Whether because of convenience, the desire for autonomy, or a tight budget, some condo and HOA communities opt not to retain an outside management company or an agent to handle their respective day-to-day administrative and maintenance needs. Without proper oversight and experience however, the vitality of the building and property – along with the residents who call it home – can face jeopardy.
First Things First
“One of the biggest maintenance-related challenges is simply having a good maintenance schedule in place to identify what needs to be maintained, how is it maintained, and how often is it maintained,” says Peter Miller, principal at the Annapolis, Maryland-based Miller Dodson Associates, Inc., a capital reserve consulting firm. “It is also important for the board of directors to provide an adequate maintenance budget so that these components, systems and facilities can be maintained properly.”
Boards must have a plan in place to deal with disasters – natural or otherwise, adds Miller. “Dramatic events like exploding boilers or roof blow-offs show why we need to have a plan for dealing with disasters,” he says. “But the more frequent occurrences are failing boilers and leaking roofs due to lack of maintenance, or lack of adequate reserve funds for their timely replacement.”
Aside from planning for potential disasters, boards have to stay on top of routine, day-to-day tasks. Regular maintenance of the building’s vitals, along with knowledge of aging components like elevators and roofs, are essential to a successful operation.

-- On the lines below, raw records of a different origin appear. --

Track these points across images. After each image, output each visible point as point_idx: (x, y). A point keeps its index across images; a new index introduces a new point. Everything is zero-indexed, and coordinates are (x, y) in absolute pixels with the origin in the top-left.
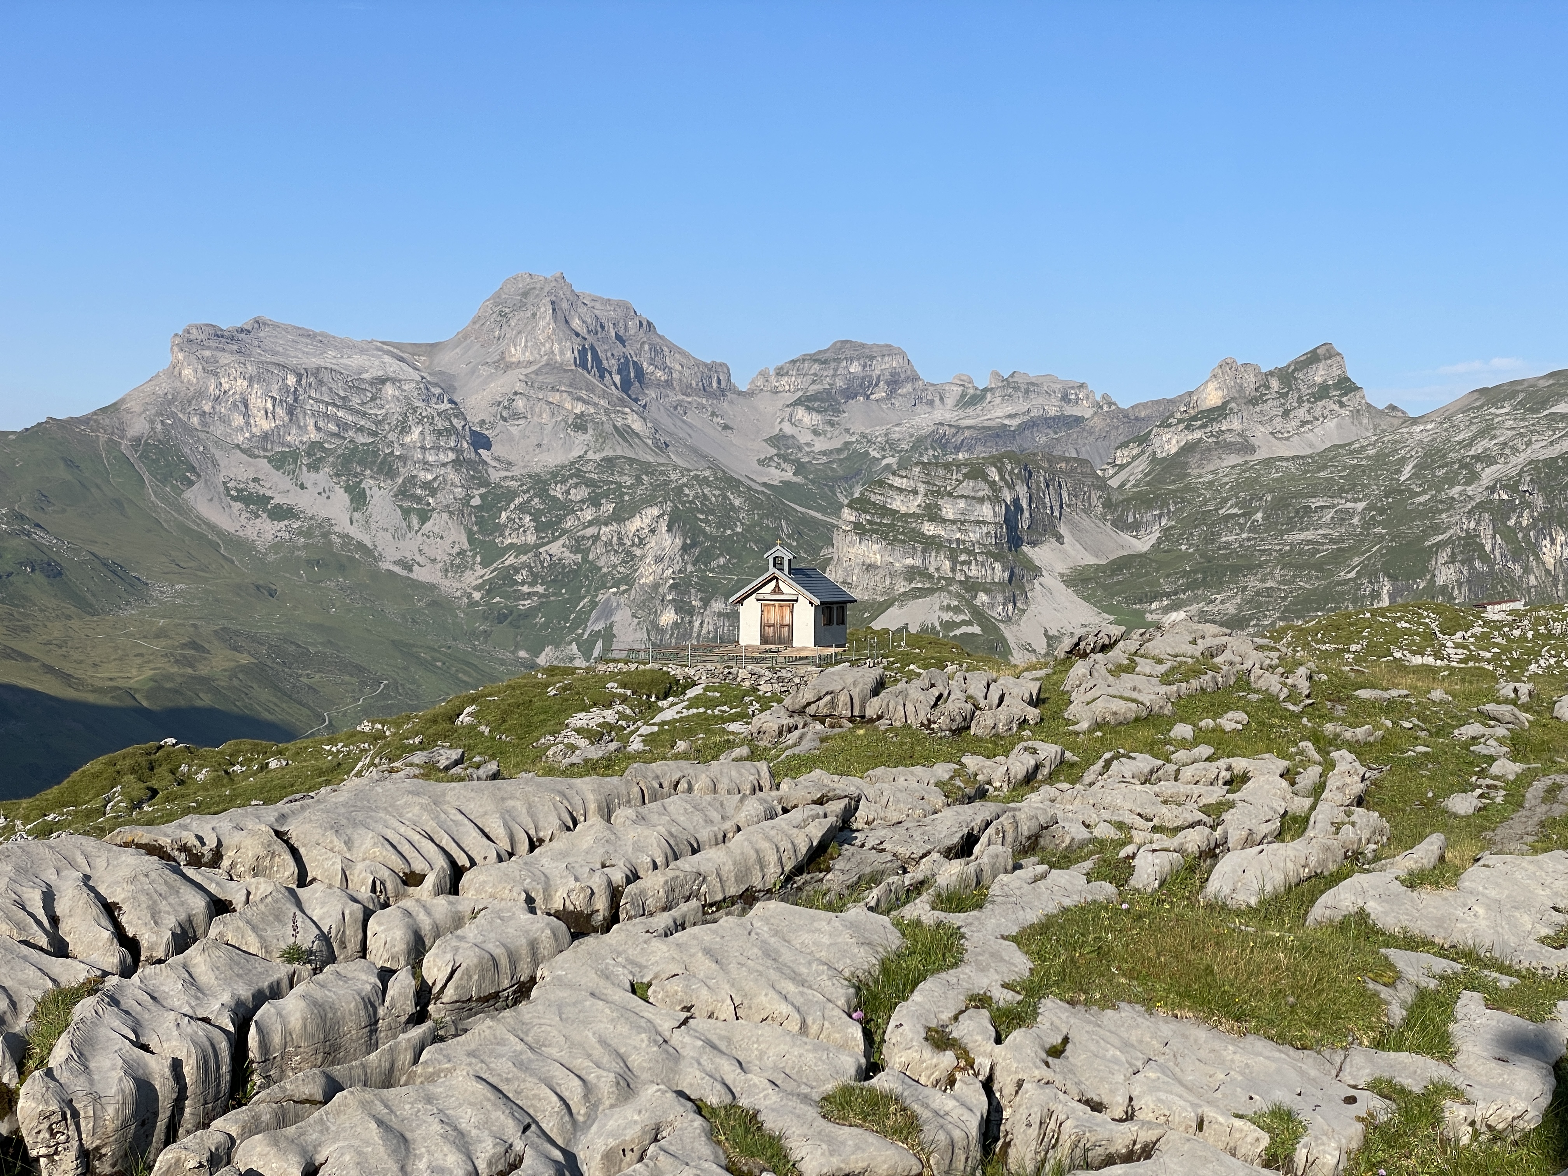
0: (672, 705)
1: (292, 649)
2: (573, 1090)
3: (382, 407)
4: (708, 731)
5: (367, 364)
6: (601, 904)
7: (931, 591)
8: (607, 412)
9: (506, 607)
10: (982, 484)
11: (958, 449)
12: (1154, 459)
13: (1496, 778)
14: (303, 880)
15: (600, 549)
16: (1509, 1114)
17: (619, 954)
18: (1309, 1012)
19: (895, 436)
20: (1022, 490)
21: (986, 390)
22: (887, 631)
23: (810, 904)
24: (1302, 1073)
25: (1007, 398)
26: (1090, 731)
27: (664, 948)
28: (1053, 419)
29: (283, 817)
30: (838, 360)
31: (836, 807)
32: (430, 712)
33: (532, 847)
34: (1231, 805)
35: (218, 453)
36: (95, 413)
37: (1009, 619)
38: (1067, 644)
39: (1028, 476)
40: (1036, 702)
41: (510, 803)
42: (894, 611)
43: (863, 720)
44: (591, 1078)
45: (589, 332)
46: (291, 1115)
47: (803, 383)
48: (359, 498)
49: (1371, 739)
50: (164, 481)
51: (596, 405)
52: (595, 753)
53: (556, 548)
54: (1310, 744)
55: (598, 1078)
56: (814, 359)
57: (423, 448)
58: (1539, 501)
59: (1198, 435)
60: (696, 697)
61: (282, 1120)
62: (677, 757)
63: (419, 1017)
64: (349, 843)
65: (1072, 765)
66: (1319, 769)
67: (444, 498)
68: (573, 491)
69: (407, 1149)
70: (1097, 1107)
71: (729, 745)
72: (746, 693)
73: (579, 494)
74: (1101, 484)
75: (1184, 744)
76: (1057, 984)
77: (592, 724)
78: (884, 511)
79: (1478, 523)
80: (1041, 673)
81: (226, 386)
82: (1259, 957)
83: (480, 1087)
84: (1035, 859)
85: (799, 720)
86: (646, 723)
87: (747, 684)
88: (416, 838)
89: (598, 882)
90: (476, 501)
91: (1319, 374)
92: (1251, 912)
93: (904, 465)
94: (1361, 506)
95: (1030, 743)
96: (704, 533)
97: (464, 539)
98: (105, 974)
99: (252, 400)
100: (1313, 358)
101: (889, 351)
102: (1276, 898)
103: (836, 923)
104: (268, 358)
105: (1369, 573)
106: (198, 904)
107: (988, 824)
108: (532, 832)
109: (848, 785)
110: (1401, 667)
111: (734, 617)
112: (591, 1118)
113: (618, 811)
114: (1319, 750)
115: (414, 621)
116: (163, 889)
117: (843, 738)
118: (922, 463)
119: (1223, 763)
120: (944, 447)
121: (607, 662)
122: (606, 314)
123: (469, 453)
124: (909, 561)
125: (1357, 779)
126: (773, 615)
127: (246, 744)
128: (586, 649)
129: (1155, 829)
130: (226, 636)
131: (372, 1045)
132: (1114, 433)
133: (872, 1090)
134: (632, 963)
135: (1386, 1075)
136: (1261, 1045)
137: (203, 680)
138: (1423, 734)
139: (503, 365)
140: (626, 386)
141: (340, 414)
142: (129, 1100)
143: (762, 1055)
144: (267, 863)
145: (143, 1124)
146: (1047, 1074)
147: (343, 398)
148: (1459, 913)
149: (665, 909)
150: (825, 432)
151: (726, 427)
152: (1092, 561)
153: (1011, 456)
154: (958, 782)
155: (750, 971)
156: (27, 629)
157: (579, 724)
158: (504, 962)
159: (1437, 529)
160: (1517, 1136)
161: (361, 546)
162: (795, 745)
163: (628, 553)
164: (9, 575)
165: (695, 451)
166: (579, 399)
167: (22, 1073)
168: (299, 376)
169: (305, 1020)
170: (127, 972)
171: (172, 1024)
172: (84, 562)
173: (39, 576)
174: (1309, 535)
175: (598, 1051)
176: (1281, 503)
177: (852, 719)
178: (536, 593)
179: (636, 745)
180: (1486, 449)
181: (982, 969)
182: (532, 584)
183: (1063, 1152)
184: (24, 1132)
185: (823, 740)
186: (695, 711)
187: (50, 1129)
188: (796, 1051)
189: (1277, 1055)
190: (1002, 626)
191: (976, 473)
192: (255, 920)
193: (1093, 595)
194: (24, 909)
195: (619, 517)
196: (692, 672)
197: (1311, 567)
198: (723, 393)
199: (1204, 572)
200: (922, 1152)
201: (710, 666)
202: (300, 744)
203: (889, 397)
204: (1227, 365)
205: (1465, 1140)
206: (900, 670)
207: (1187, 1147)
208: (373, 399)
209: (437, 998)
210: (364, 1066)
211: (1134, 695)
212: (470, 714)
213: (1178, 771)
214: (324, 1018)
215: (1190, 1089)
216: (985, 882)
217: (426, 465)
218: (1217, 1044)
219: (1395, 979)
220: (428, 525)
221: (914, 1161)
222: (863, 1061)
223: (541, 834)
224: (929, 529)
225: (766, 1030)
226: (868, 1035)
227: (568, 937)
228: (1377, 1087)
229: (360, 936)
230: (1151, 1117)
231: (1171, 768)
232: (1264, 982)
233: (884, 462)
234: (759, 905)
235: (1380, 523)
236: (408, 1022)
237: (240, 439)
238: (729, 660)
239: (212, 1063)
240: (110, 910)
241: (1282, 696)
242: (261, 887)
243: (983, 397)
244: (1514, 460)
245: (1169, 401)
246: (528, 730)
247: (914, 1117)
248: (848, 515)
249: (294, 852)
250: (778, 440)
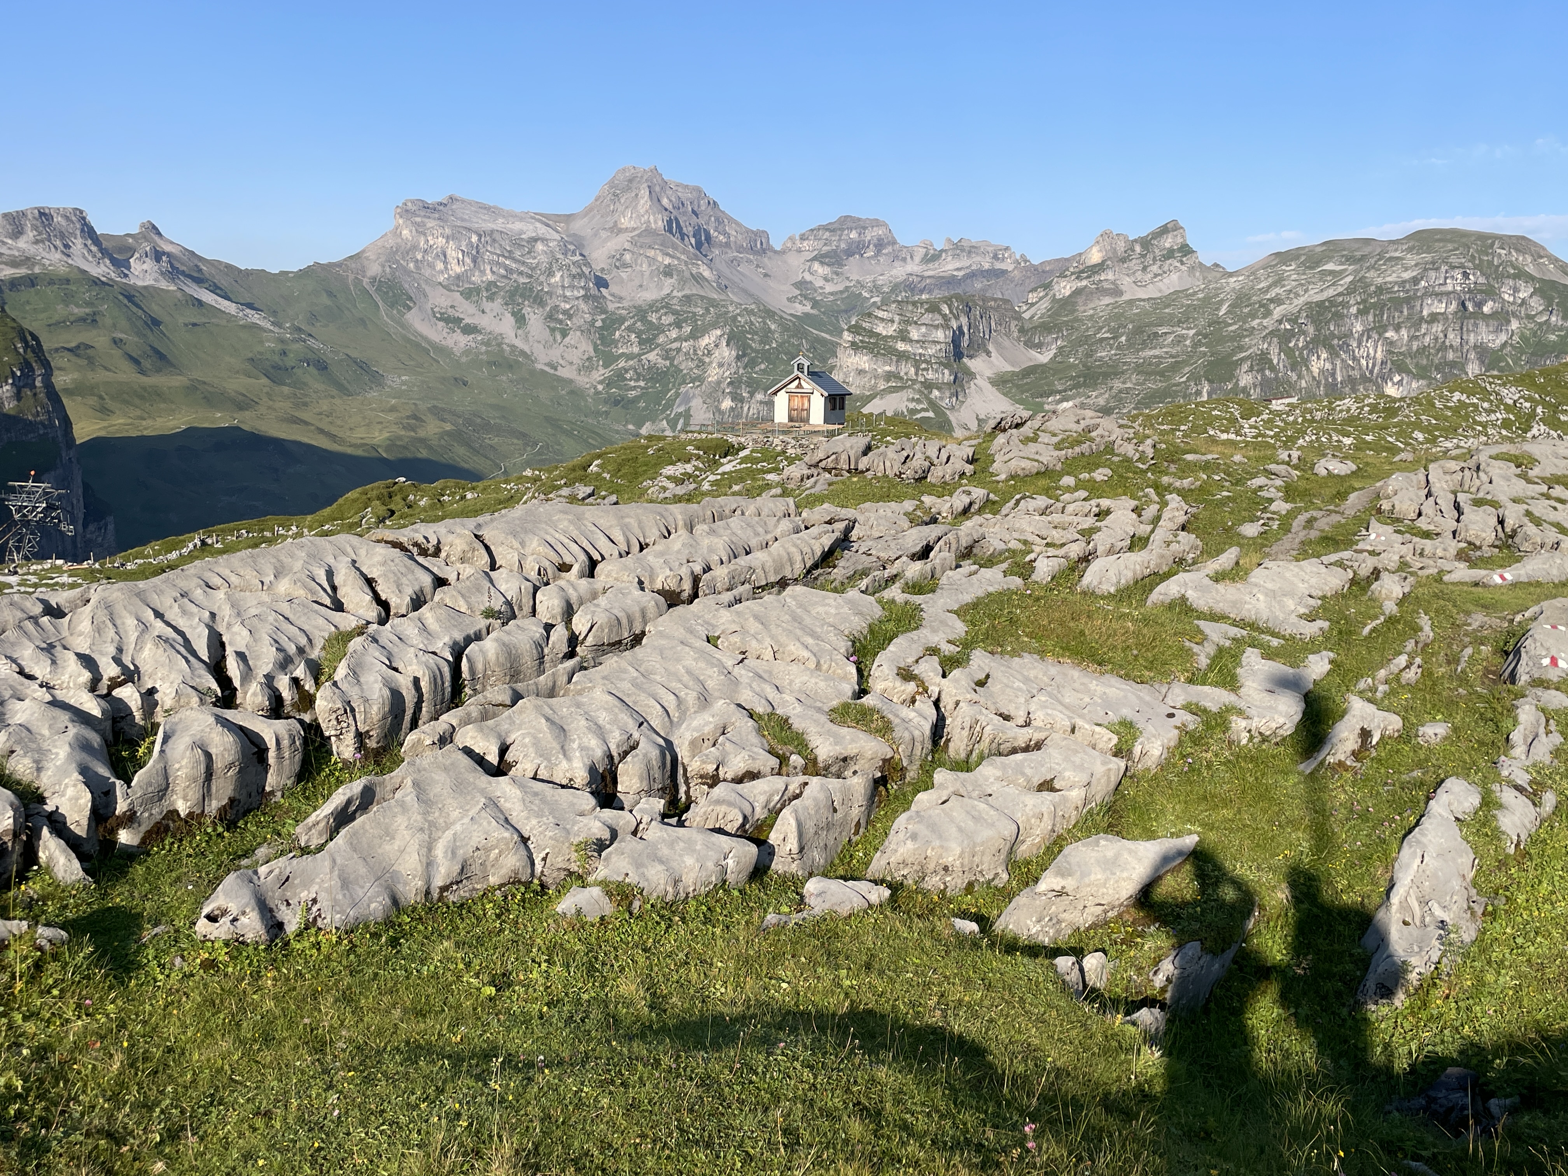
0: (730, 461)
1: (479, 420)
2: (670, 702)
3: (535, 258)
4: (754, 479)
5: (525, 228)
6: (687, 586)
7: (902, 388)
8: (686, 263)
9: (619, 395)
10: (937, 316)
11: (922, 292)
12: (1054, 300)
13: (1274, 513)
14: (493, 566)
15: (681, 357)
16: (1274, 725)
17: (699, 618)
18: (1146, 660)
19: (880, 283)
20: (964, 320)
21: (942, 251)
22: (872, 414)
23: (822, 588)
24: (1139, 698)
25: (956, 256)
26: (1007, 480)
27: (728, 614)
28: (987, 271)
29: (479, 526)
30: (842, 230)
31: (840, 526)
32: (570, 464)
33: (642, 549)
34: (1099, 529)
35: (428, 289)
36: (345, 260)
37: (953, 407)
38: (992, 423)
39: (968, 311)
40: (971, 461)
41: (627, 520)
42: (876, 401)
43: (857, 471)
44: (682, 694)
45: (674, 208)
46: (491, 713)
47: (818, 245)
48: (521, 320)
49: (1193, 487)
50: (392, 306)
51: (678, 259)
52: (680, 490)
53: (652, 356)
54: (1152, 490)
55: (687, 694)
56: (825, 228)
57: (563, 287)
58: (1311, 329)
59: (1084, 283)
60: (746, 457)
61: (485, 716)
62: (734, 494)
63: (571, 654)
64: (523, 544)
65: (994, 503)
66: (1158, 506)
67: (578, 321)
68: (663, 318)
69: (565, 736)
70: (1007, 718)
71: (768, 486)
72: (779, 455)
73: (667, 320)
74: (1018, 317)
75: (1069, 489)
76: (983, 641)
77: (677, 473)
78: (871, 333)
79: (1269, 344)
80: (974, 442)
81: (431, 242)
82: (1114, 625)
83: (610, 698)
84: (971, 561)
85: (814, 471)
86: (713, 473)
87: (779, 448)
88: (566, 541)
89: (684, 571)
90: (599, 324)
91: (1168, 242)
92: (1110, 597)
93: (886, 302)
94: (1192, 332)
95: (966, 488)
96: (751, 347)
97: (591, 349)
98: (368, 623)
99: (449, 252)
100: (1164, 230)
101: (876, 223)
102: (1128, 588)
103: (840, 600)
104: (459, 223)
105: (1195, 378)
106: (427, 580)
107: (939, 539)
108: (642, 540)
109: (849, 513)
110: (1213, 440)
111: (770, 404)
112: (682, 720)
113: (698, 527)
114: (1158, 494)
115: (559, 403)
116: (403, 570)
117: (843, 483)
118: (898, 302)
119: (1093, 502)
120: (912, 290)
121: (687, 432)
122: (686, 196)
123: (594, 291)
124: (887, 368)
125: (1183, 513)
126: (796, 402)
127: (451, 482)
128: (673, 424)
129: (1048, 545)
130: (437, 412)
131: (541, 671)
132: (1027, 281)
133: (862, 705)
134: (708, 623)
135: (1194, 701)
136: (1114, 681)
137: (422, 441)
138: (1227, 484)
139: (616, 230)
140: (699, 246)
141: (507, 262)
142: (387, 702)
143: (791, 682)
144: (470, 555)
145: (396, 717)
146: (975, 697)
147: (510, 252)
148: (1247, 598)
149: (728, 590)
150: (833, 279)
151: (766, 275)
152: (1009, 368)
153: (958, 297)
154: (919, 513)
155: (784, 630)
156: (305, 404)
157: (669, 473)
158: (624, 621)
159: (1241, 349)
160: (1278, 739)
161: (523, 353)
162: (811, 487)
163: (700, 360)
164: (293, 368)
165: (745, 291)
166: (668, 254)
167: (318, 684)
168: (480, 236)
169: (498, 654)
170: (382, 622)
171: (413, 656)
172: (341, 360)
173: (312, 369)
174: (1156, 352)
175: (686, 678)
176: (1138, 331)
177: (849, 471)
178: (639, 387)
179: (706, 486)
180: (1278, 294)
181: (934, 631)
182: (637, 380)
183: (984, 745)
184: (320, 721)
185: (830, 485)
186: (744, 466)
187: (337, 719)
188: (813, 680)
189: (1124, 687)
190: (948, 412)
191: (934, 308)
192: (463, 591)
193: (1009, 392)
194: (314, 580)
195: (695, 335)
196: (743, 440)
197: (1156, 373)
198: (764, 251)
199: (1085, 377)
200: (894, 744)
201: (755, 436)
202: (486, 483)
203: (876, 256)
204: (1106, 235)
205: (1244, 742)
206: (880, 441)
207: (1064, 743)
208: (529, 253)
209: (582, 643)
210: (536, 684)
211: (1037, 457)
212: (597, 466)
213: (1064, 507)
214: (510, 654)
215: (1067, 708)
216: (937, 576)
217: (566, 299)
218: (1086, 680)
219: (1203, 639)
220: (567, 339)
221: (889, 749)
222: (857, 687)
223: (647, 541)
224: (901, 346)
225: (794, 667)
226: (860, 671)
227: (666, 606)
228: (1188, 708)
229: (531, 603)
230: (1041, 724)
231: (1060, 505)
232: (1118, 641)
233: (872, 300)
234: (789, 588)
235: (1204, 345)
236: (564, 657)
237: (441, 279)
238: (766, 433)
239: (439, 682)
240: (370, 582)
241: (1135, 459)
242: (467, 570)
243: (940, 256)
244: (1296, 302)
245: (1066, 259)
246: (635, 476)
247: (889, 722)
248: (847, 336)
249: (487, 548)
250: (801, 285)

“Typically, the largest expenses we see for townhome associations are roofing, building exterior envelope issues, and asphalt – such as parking driveways,” says Robert Nordlund, founder and CEO of the Calabasas, California-based Associations Reserves, Inc. “For multi-story buildings, roofing and asphalt tend to diminish in significance, with interior assets like carpet, hallways, lobbies, common rooms, and major mechanical [elements] like elevators becoming significant.